RSL Tanunda Christmas Lunch and AGM


The Hut set up for Christmas Lunch
Both Christina and I were heavily involved in organising and running the Returned Services League (RSL) Christmas Lunch and Annual General meeting for 2019.

Christina is treasurer and I was acting in the secretary's position while she was on holidays overseas. 

Fortunately, we have a group of volunteers who all contributed to setting up tables, cutlery, glass wear, decorations etc and cleaning up afterwards so that we could hold our brief Annual General Meeting.

Meals were provided by local caterers 

Christina, as Treasurer, sat at the entrance to The Hut and collected meal fees and membership renewals. As usual, she does a top job of everything she handles and everything went off like a Swiss watch.

Each table had a bottle of red and white wine and judging by the number of bottles I took to the recycling bin afterwards, nobody held back.

Our bar has prices that are unmatched with local restaurants and bars so a quantity of beer, spirits and soft drinks was consumed too.

You can have a few drinks at the RSL Tanunda Hut without having to get a second mortgage on your house (assuming you have a mortgage).

Living in the middle of one of Australia's major wine producing regions has been an eye-opener in seeing how many people drink wine and how much of it is consumed. 

It's not unusual to see a gossip of attractive young ladies sitting at one of the alfresco wine bars having a midday tipple of Barossa wine. I guess having spent so many years living with the prohibition in the Northern Territory, I'm not accustomed to seeing people drinking at midday.

Apparently, until fairly recently, workers in vineyards were permitted to drink as much of the wonderful nectar they could. Then Occupational Health and Safety improved and the generous practice disappeared in the dustbin of history. Can you imagine how many inebriated workers must have driven home? Can you imagine how many damaged livers there must have been?

Shortly, our RSL Club stands down for the Christmas-New Year period and we;ll be back in action in mid-January.

Robin

Tuesday, April 09, 2019

Why are there no photos?

Unfortunately, the satellite internet on the Sapphire Princess doesn't have sufficient grunt to handle large density images. Since I don't have access to my usual range of image editing software, I'm unable to thin them out, so I will place appropriate images with posts when I have better internet access.

Robin

Monday, April 01, 2019

Piraeus, Greece

We'd never visited Greece, so we were looking forward to docking at Piraeus, the port of Athlens which we did around 0700 hrs.

With so much to see and so little time (I call these visits sheep dip tours) we signed up for a hop-on-hop-off bus and did a visual of some parts of the city with a long stop at the Acropolis.

As there were three ships visiting, there were far too many tourists. We were bumping  into each other on stairways and trying to take a photo without someone walking in front of you was a challenge. I'm a bit of an impatient old bugger who hates queues and doesn't do crowds well, so it wasn't my best day.

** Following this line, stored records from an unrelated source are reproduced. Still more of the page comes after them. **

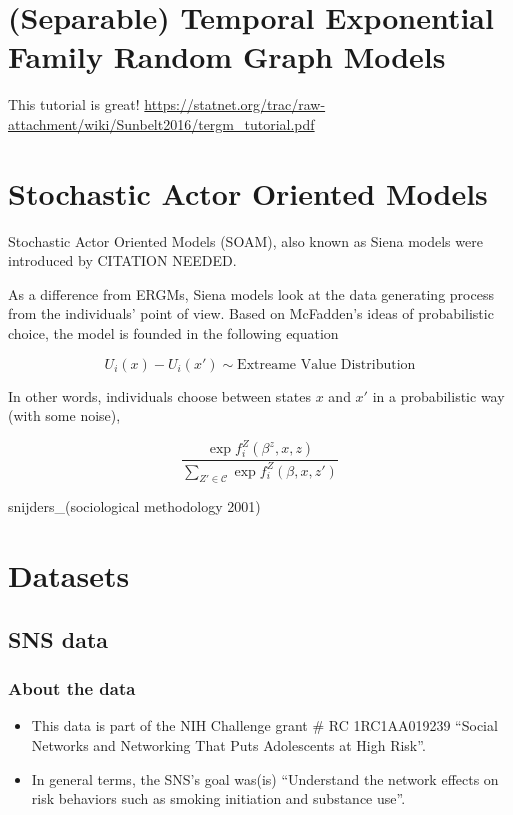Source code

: \documentclass[]{book}
\theoremstyle{definition}
\theoremstyle{definition}
\theoremstyle{definition}
\theoremstyle{remark}
\begin{document}
\chapter{(Separable) Temporal Exponential Family Random Graph
Models}\label{separable-temporal-exponential-family-random-graph-models}

This tutorial is great!
\url{https://statnet.org/trac/raw-attachment/wiki/Sunbelt2016/tergm_tutorial.pdf}

\chapter{Stochastic Actor Oriented
Models}\label{stochastic-actor-oriented-models}

Stochastic Actor Oriented Models (SOAM), also known as Siena models were
introduced by CITATION NEEDED.

As a difference from ERGMs, Siena models look at the data generating
process from the individuals' point of view. Based on McFadden's ideas
of probabilistic choice, the model is founded in the following equation

\[
U_i(x) - U_i(x') \sim \mbox{Extreame Value Distribution}
\]

In other words, individuals choose between states \(x\) and \(x'\) in a
probabilistic way (with some noise),

\[
\frac{\exp{f_i^Z(\beta^z,x, z)}}{\sum_{Z'\in\mathcal{C}}\exp{f_i^{Z}(\beta, x, z')}}
\]

snijders\_(sociological methodology 2001)

\cleardoublepage 

\appendix


\chapter{Datasets}\label{datasets}

\hypertarget{sns-data}{\section{SNS data}\label{sns-data}}

\subsection{About the data}\label{about-the-data}

\begin{itemize}
\item
  This data is part of the NIH Challenge grant \# RC 1RC1AA019239
  ``Social Networks and Networking That Puts Adolescents at High Risk''.
\item
  In general terms, the SNS's goal was(is) ``Understand the network
  effects on risk behaviors such as smoking initiation and substance
  use''.
\end{itemize}
\end{document}
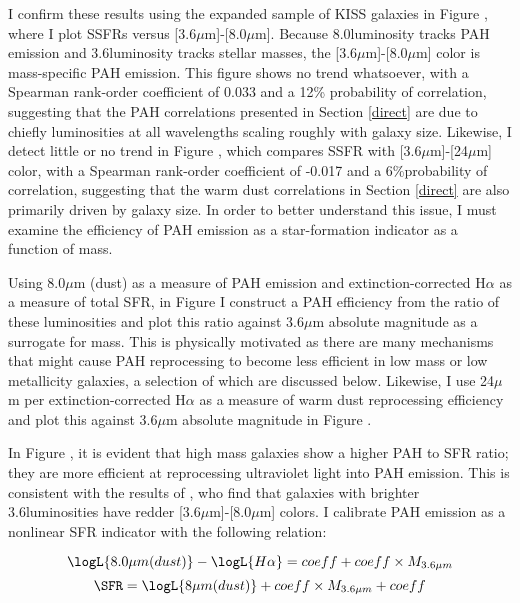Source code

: I confirm these results using the expanded sample of KISS galaxies in Figure , where I plot SSFRs versus [3.6$\mu$m]-[8.0$\mu$m].  Because 8.0\micron luminosity tracks PAH emission and 3.6\micron luminosity tracks stellar masses, the [3.6$\mu$m]-[8.0$\mu$m] color is mass-specific PAH emission. This figure shows no trend whatsoever, with a Spearman rank-order coefficient of 0.033 and a 12\% probability of correlation, suggesting that the PAH correlations presented in Section \ref{direct} are due to chiefly luminosities at all wavelengths scaling roughly with galaxy size. Likewise, I detect little or no trend in Figure , which compares SSFR with [3.6$\mu$m]-[24$\mu$m] color, with a Spearman rank-order coefficient of -0.017 and a 6\%probability of correlation, suggesting that the warm dust correlations in Section \ref{direct} are also primarily driven by galaxy size. In order to better understand this issue, I must examine the efficiency of PAH emission as a star-formation indicator as a function of mass.

Using 8.0$\mu$m (dust) as a measure of PAH emission and extinction-corrected H$\alpha$ as a measure of total SFR, in Figure  I construct a PAH efficiency from the ratio of these luminosities and plot this ratio against 3.6$\mu$m absolute magnitude as a surrogate for mass. This is physically motivated as there are many mechanisms that might cause PAH reprocessing to become less efficient in low mass or low metallicity galaxies, a selection of which are discussed below. Likewise, I use 24$\mu$m per extinction-corrected H$\alpha$ as a measure of warm dust reprocessing efficiency and plot this against 3.6$\mu$m absolute magnitude in Figure .

In Figure , it is evident that high mass galaxies show a higher PAH to SFR ratio; they are more efficient at reprocessing ultraviolet light into PAH emission. This is consistent with the results of \cite{Hong}, who find that galaxies with brighter 3.6\micron luminosities have redder [3.6$\mu$m]-[8.0$\mu$m] colors. I calibrate PAH emission as a nonlinear SFR indicator with the following relation:

\begin{equation}
\logL{8.0\mu m(dust)}-\logL{H\alpha} = \fit{pah_sfr_36micron}{ada} + \fit{pah_sfr_36micron}{bdb}\times M_{3.6\mu m}\\
\end{equation}
\begin{equation}
\SFR = \logL{8\mu m(dust)}+\fit{sfr_pah_36micron}{bdb}\times M_{3.6\mu m} + \fit{sfr_pah_36micron}{ada}
\end{equation}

The architecture and engineering is amazing given the era. Huge heavy plinths have been raised and installed above stanchions with great precision. And what magic enabled the craftsmen to create hard marble stanchions that are perfectly cylindrical with series of evenly spaced symmetrical gougings throughout their length?

I'm sure there is much more to the human story than historians know or have revealed to us.

It always bothered me in Egypt that of all the hieroglyphs, there is not one schematic diagram with measurements and mathematical calculations although both would have been critical. I wonder whether the artefacts were built by a much earlier race of extraterrestrials or advanced human beings and later peoples added the hieroglyphs. We'll probably never know.

What we do know is that they must have been stunning before time and the elements degraded them.